### Your objective:
Starting at the first line of the data below, retype every line up to and including the one containing "which we havent".

═════ Input data ═════

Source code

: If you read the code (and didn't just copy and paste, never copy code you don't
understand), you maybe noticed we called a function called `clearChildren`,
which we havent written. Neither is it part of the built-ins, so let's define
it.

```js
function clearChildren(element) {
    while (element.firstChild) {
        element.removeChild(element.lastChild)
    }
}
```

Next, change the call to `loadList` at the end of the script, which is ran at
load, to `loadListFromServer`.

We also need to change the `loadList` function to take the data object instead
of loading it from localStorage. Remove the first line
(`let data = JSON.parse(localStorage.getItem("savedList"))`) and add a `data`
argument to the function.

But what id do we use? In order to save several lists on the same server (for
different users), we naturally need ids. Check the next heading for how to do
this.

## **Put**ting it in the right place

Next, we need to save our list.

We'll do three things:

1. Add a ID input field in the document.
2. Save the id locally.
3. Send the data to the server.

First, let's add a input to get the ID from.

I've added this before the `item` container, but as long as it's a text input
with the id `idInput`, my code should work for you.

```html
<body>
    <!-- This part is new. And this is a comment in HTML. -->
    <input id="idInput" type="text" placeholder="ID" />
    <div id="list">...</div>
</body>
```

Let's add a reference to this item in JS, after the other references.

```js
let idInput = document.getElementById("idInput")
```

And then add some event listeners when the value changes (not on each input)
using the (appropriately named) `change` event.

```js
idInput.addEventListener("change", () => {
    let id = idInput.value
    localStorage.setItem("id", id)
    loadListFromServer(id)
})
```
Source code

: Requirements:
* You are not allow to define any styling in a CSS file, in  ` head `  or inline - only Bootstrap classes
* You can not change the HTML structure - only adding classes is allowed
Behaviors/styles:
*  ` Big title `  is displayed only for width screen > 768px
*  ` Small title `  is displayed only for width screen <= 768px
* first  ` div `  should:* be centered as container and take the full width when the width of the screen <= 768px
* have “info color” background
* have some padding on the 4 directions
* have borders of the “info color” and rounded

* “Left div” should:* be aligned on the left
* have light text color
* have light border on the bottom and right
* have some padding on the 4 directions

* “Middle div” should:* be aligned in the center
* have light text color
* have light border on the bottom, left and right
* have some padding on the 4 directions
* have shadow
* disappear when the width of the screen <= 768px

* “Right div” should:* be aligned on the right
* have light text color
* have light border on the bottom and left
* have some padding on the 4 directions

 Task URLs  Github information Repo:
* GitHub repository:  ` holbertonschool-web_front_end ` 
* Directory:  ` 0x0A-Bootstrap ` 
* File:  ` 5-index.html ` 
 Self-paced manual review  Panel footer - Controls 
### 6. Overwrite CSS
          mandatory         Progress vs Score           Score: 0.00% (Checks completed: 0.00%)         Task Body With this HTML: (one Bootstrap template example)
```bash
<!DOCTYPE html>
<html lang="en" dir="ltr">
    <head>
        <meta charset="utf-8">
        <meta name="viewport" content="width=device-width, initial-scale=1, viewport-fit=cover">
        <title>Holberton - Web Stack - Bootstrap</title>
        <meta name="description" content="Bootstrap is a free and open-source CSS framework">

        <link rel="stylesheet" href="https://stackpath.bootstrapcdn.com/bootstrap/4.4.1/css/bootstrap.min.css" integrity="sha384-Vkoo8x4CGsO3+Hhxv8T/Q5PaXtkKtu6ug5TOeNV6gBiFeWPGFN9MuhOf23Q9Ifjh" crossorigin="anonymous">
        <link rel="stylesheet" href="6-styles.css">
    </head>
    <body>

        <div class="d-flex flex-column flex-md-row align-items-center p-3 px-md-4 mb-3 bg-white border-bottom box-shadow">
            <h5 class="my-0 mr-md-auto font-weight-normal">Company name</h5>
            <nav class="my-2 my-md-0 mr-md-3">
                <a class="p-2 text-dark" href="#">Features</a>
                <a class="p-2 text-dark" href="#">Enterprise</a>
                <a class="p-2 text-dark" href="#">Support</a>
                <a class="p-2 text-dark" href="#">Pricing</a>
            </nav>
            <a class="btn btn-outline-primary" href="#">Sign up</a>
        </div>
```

═════

### Result of this exercise:
Source code

: If you read the code (and didn't just copy and paste, never copy code you don't
understand), you maybe noticed we called a function called `clearChildren`,
which we havent written. Neither is it part of the built-ins, so let's define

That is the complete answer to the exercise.